#### [RECORDS FOR THE TASK]

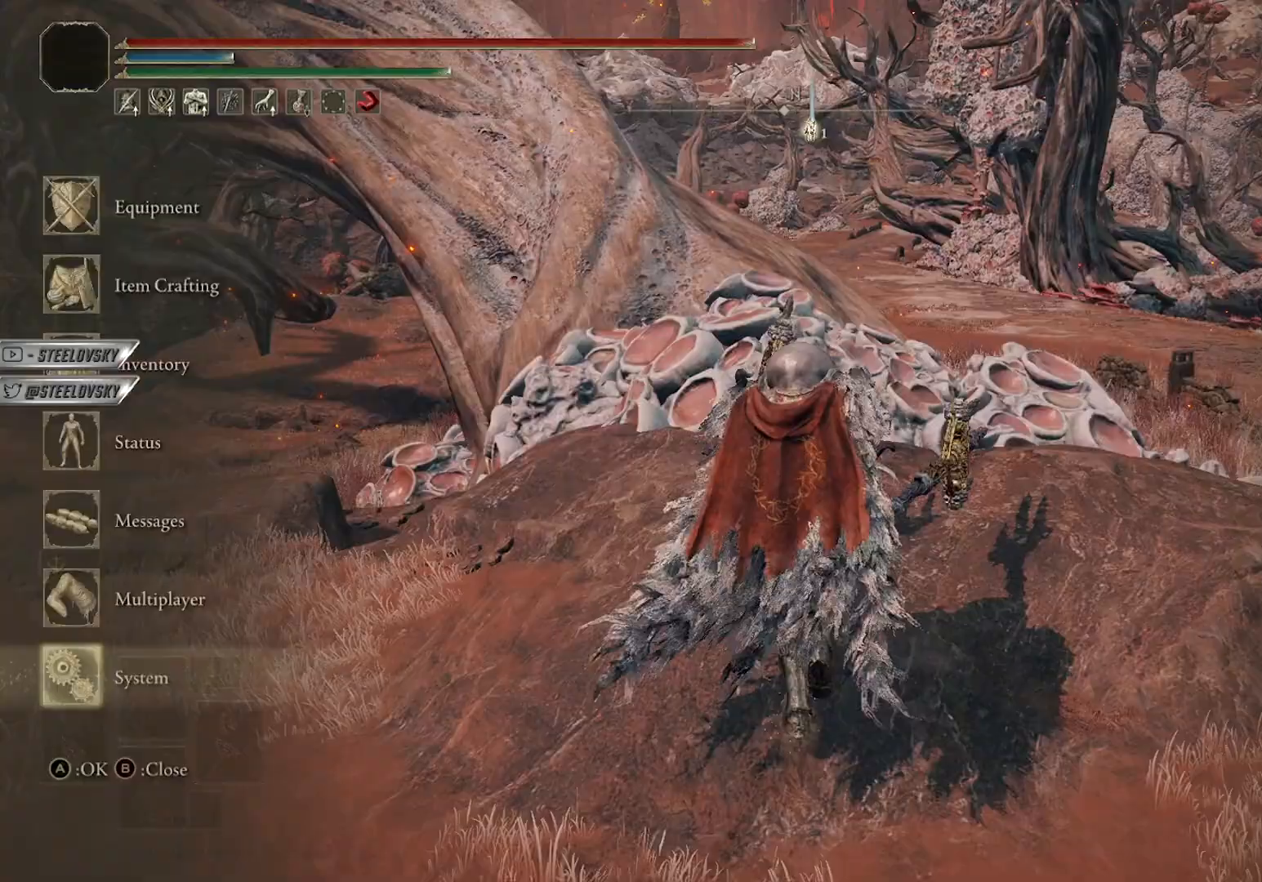
{"buttons": [], "left_stick": "up-left", "right_stick": "down-left", "events": [[83, "DPAD_UP", "down"], [150, "DPAD_UP", "up"], [167, "CROSS", "down"], [167, "left_stick", "up-left"], [217, "DPAD_UP", "down"], [267, "CROSS", "up"], [283, "DPAD_UP", "up"], [300, "right_stick", "down-left"], [367, "DPAD_UP", "down"], [383, "CIRCLE", "up"], [433, "DPAD_UP", "up"]]}
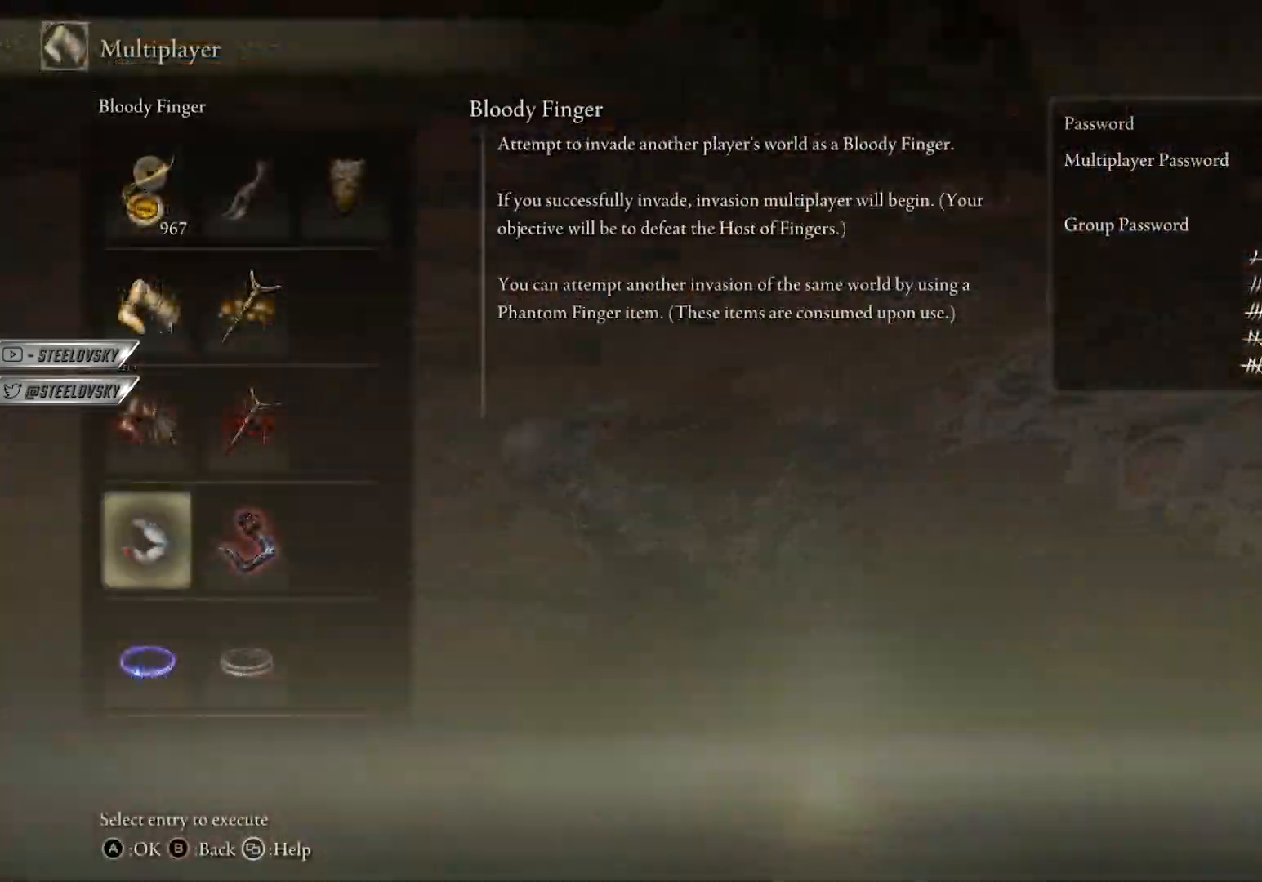
{"buttons": [], "left_stick": "up-left", "right_stick": "center", "events": [[17, "DPAD_RIGHT", "down"], [117, "DPAD_RIGHT", "up"], [167, "right_stick", "center"], [300, "DPAD_LEFT", "down"], [383, "CROSS", "down"], [383, "DPAD_LEFT", "up"], [500, "CROSS", "up"]]}
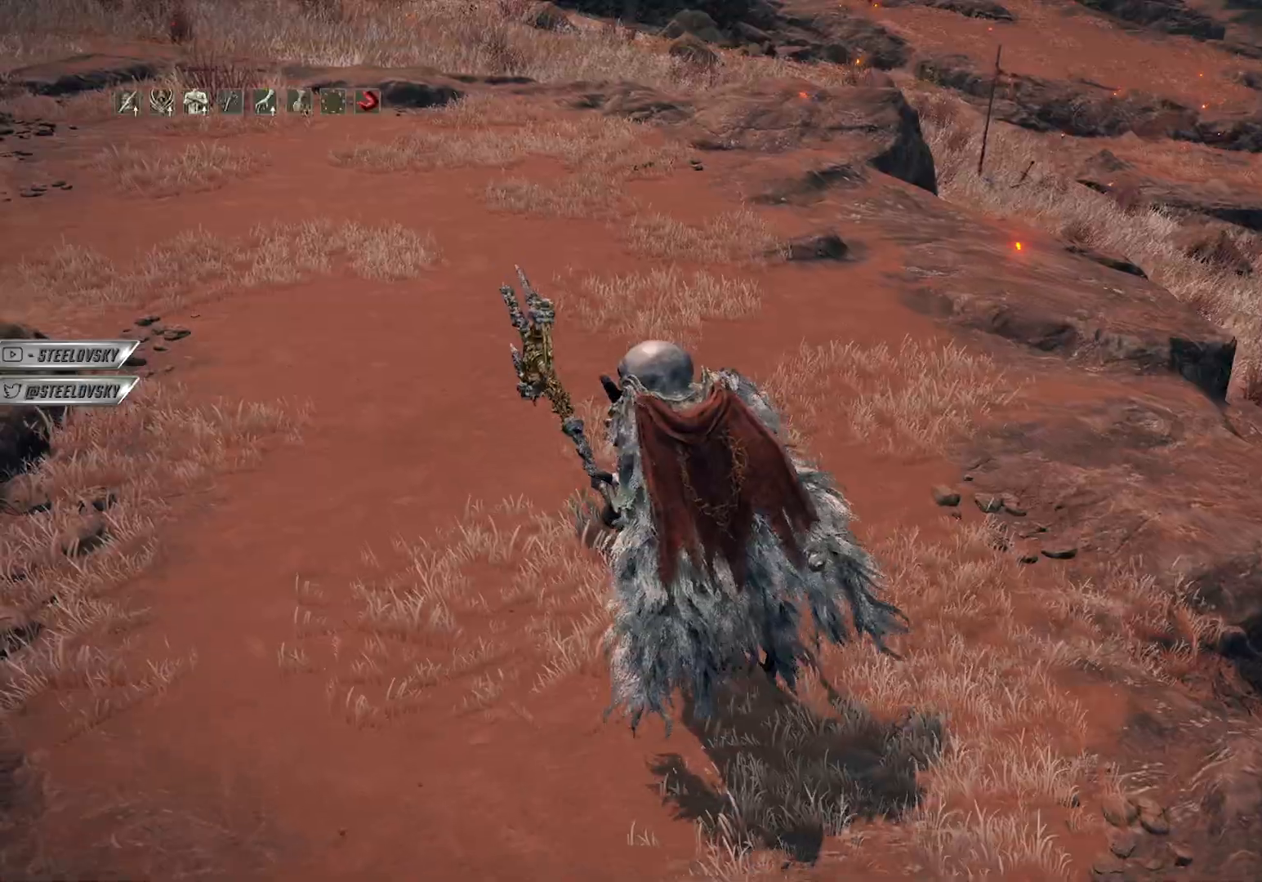
{"buttons": [], "left_stick": "up-left", "right_stick": "left", "events": [[67, "DPAD_RIGHT", "down"], [150, "CROSS", "down"], [167, "DPAD_RIGHT", "up"], [250, "CROSS", "up"], [417, "right_stick", "left"]]}
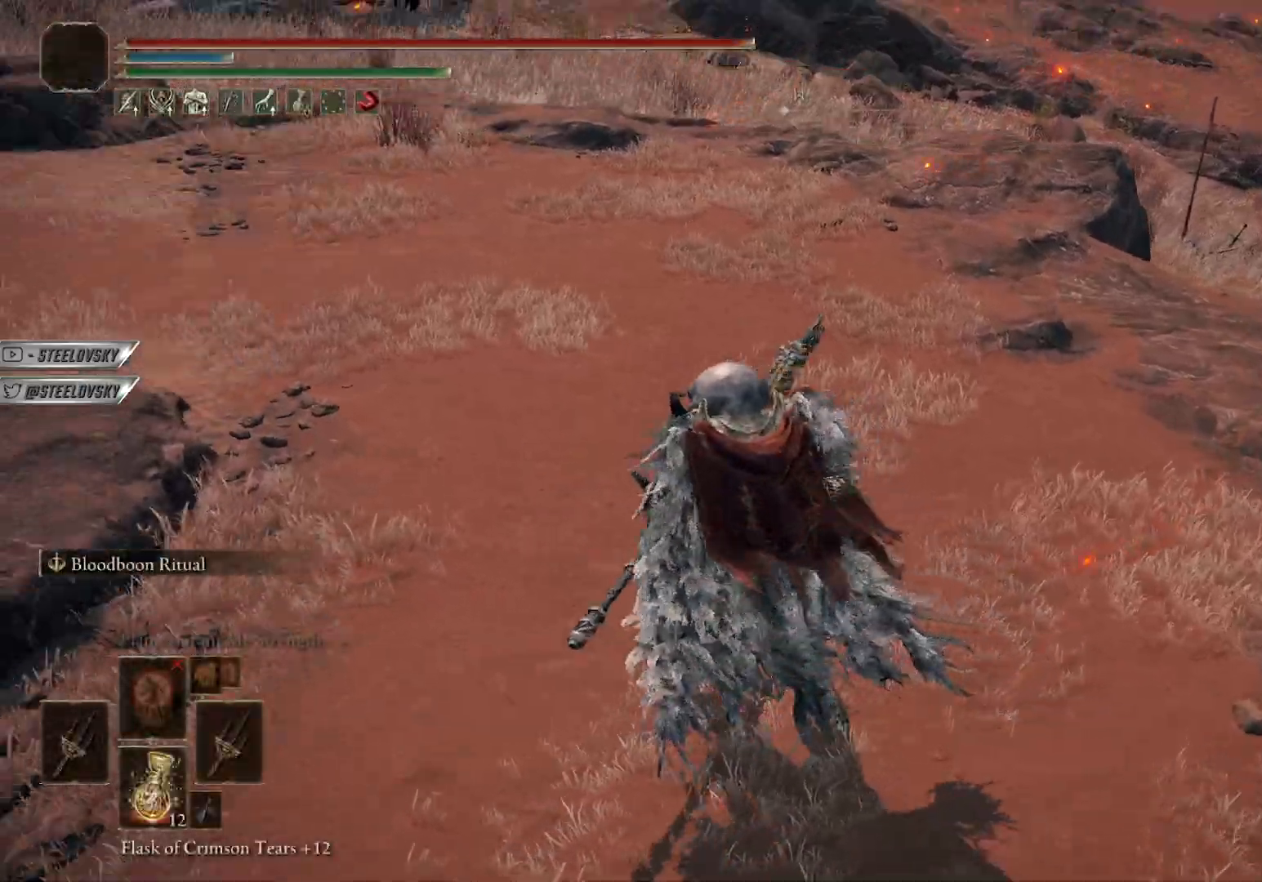
{"buttons": [], "left_stick": "center", "right_stick": "center", "events": [[317, "left_stick", "center"], [433, "right_stick", "center"]]}
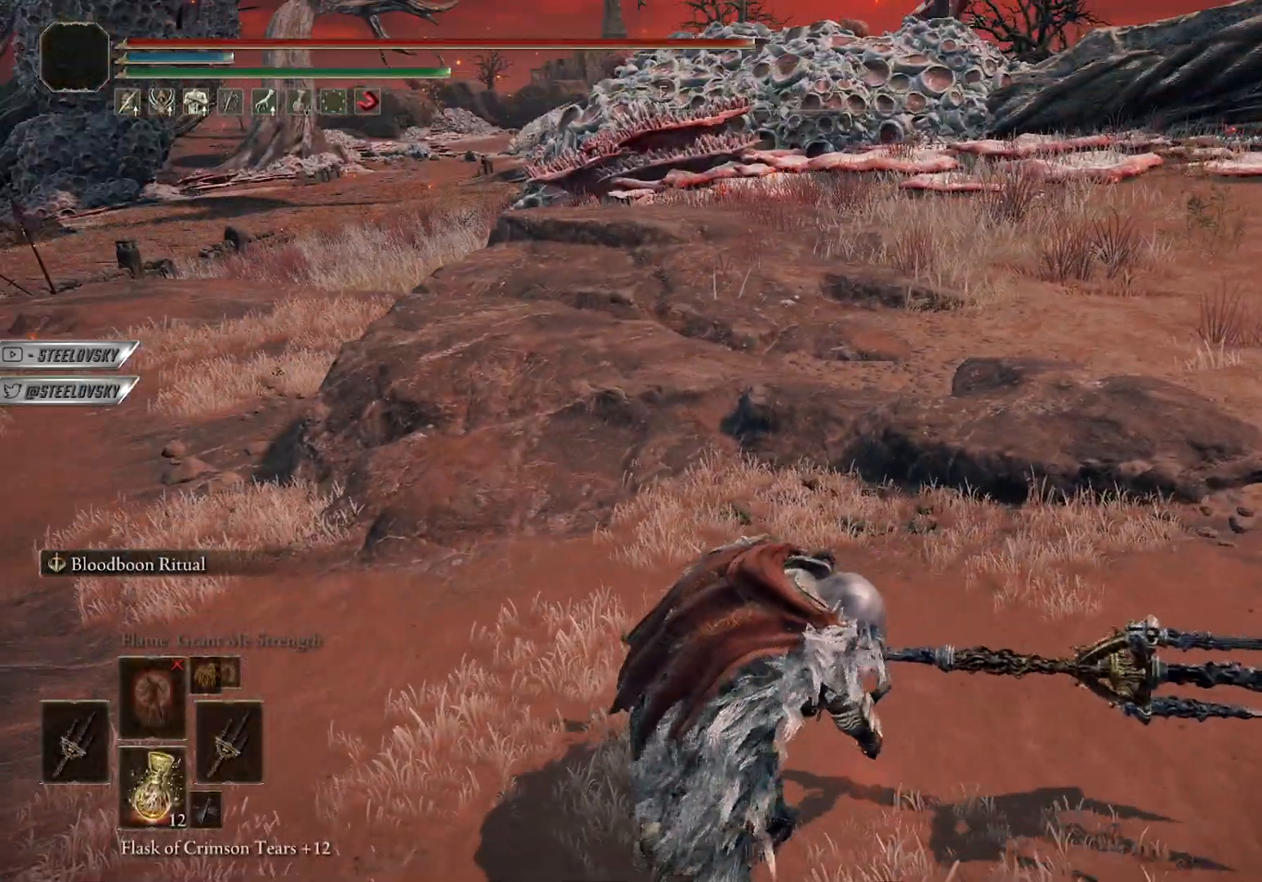
{"buttons": [], "left_stick": "center", "right_stick": "center", "events": [[167, "right_stick", "left"], [383, "right_stick", "center"]]}
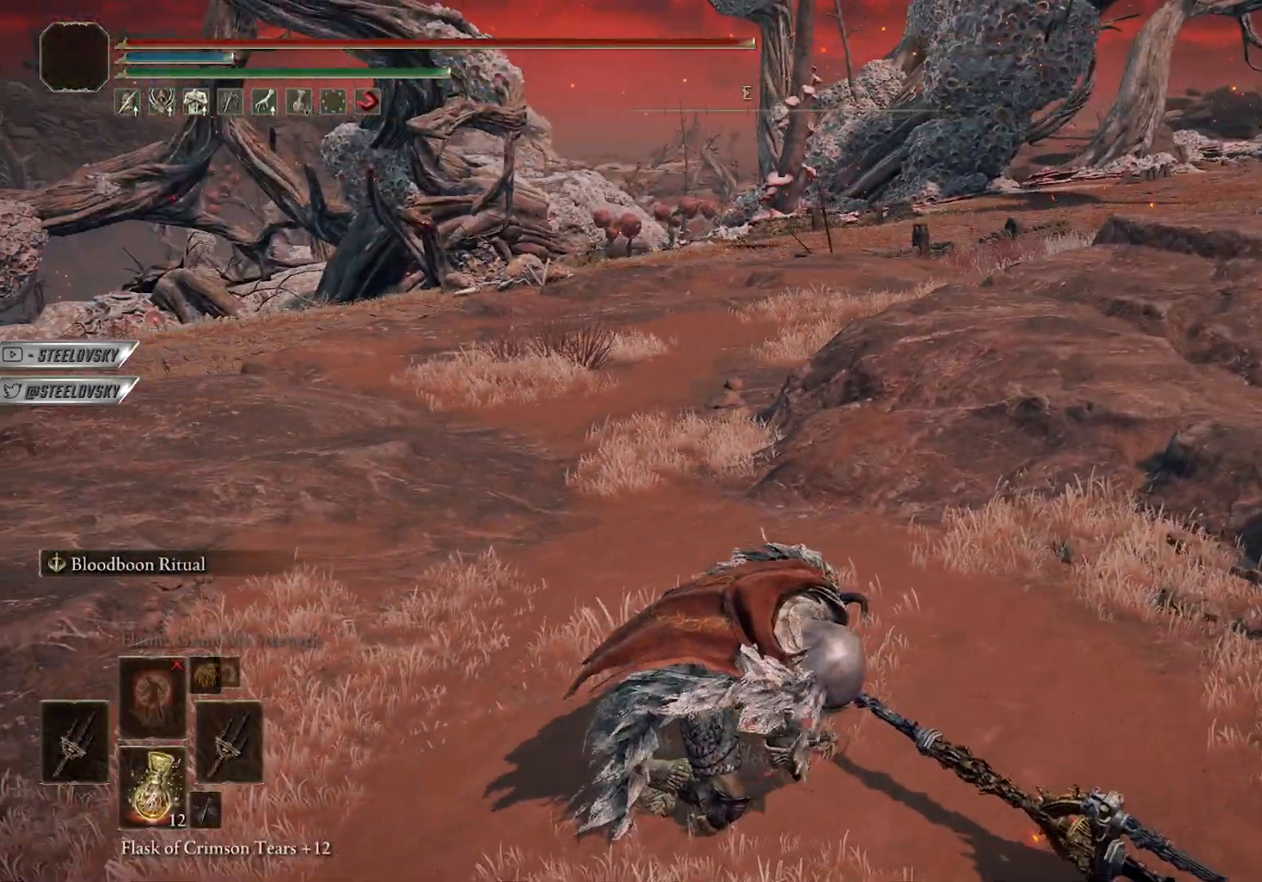
{"buttons": [], "left_stick": "center", "right_stick": "right", "events": [[283, "right_stick", "right"]]}
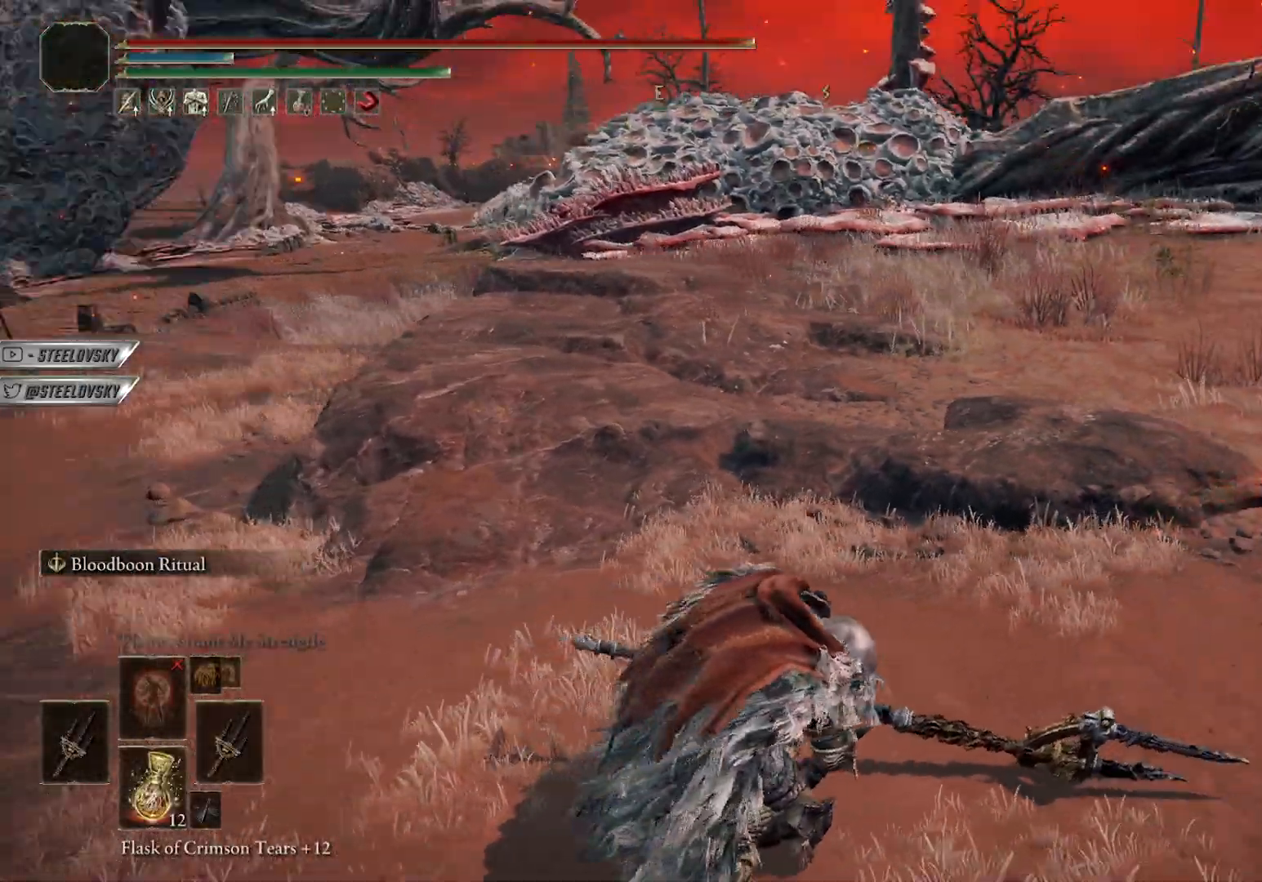
{"buttons": [], "left_stick": "center", "right_stick": "center", "events": [[83, "right_stick", "center"]]}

#### [TASK ITEM]
Find and copy each line of the listing above that holds the word "down".

#### [TASK SOLUTION]
{"buttons": [], "left_stick": "up-left", "right_stick": "down-left", "events": [[83, "DPAD_UP", "down"], [150, "DPAD_UP", "up"], [167, "CROSS", "down"], [167, "left_stick", "up-left"], [217, "DPAD_UP", "down"], [267, "CROSS", "up"], [283, "DPAD_UP", "up"], [300, "right_stick", "down-left"], [367, "DPAD_UP", "down"], [383, "CIRCLE", "up"], [433, "DPAD_UP", "up"]]}
{"buttons": [], "left_stick": "up-left", "right_stick": "center", "events": [[17, "DPAD_RIGHT", "down"], [117, "DPAD_RIGHT", "up"], [167, "right_stick", "center"], [300, "DPAD_LEFT", "down"], [383, "CROSS", "down"], [383, "DPAD_LEFT", "up"], [500, "CROSS", "up"]]}
{"buttons": [], "left_stick": "up-left", "right_stick": "left", "events": [[67, "DPAD_RIGHT", "down"], [150, "CROSS", "down"], [167, "DPAD_RIGHT", "up"], [250, "CROSS", "up"], [417, "right_stick", "left"]]}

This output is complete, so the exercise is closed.